In the records below, begin at the line containing "right wrist: (33, 285)" and end at the line containing "nose: (336, 192)"; quote every line in that span exactly, including both boundary lines, and no others.

[Pose estimation data]
******************************
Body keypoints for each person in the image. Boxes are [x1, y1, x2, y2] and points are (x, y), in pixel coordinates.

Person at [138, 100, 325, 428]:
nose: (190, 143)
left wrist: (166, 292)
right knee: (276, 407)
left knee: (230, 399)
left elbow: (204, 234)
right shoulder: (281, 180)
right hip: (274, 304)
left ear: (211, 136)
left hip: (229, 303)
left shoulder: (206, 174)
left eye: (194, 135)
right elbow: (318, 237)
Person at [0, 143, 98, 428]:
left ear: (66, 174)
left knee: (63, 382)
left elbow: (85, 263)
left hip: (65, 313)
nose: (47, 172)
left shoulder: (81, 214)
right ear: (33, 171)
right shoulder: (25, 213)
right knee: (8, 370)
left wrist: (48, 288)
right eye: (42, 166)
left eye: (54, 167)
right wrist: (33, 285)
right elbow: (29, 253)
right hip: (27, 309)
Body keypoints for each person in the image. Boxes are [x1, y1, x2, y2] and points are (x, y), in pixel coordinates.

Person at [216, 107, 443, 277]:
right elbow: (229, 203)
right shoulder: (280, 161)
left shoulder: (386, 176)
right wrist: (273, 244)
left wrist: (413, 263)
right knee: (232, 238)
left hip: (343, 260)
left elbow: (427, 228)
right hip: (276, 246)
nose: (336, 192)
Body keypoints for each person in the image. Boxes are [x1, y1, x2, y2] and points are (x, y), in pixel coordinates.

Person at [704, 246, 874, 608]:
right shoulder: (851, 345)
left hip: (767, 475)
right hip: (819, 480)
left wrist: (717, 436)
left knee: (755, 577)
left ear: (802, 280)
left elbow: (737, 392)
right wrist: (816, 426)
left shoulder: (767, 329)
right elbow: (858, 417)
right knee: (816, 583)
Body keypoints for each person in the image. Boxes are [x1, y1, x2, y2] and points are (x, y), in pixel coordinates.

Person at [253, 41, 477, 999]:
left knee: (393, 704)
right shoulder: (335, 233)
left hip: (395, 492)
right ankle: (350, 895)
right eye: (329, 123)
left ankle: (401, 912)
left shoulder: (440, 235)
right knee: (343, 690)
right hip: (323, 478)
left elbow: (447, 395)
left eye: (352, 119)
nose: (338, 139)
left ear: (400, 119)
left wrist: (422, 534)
******************************
● **EXERCISE SOLUTION**:
right wrist: (33, 285)
right elbow: (29, 253)
right hip: (27, 309)
Body keypoints for each person in the image. Boxes are [x1, y1, x2, y2] and points are (x, y), in pixel coordinates.

Person at [216, 107, 443, 277]:
right elbow: (229, 203)
right shoulder: (280, 161)
left shoulder: (386, 176)
right wrist: (273, 244)
left wrist: (413, 263)
right knee: (232, 238)
left hip: (343, 260)
left elbow: (427, 228)
right hip: (276, 246)
nose: (336, 192)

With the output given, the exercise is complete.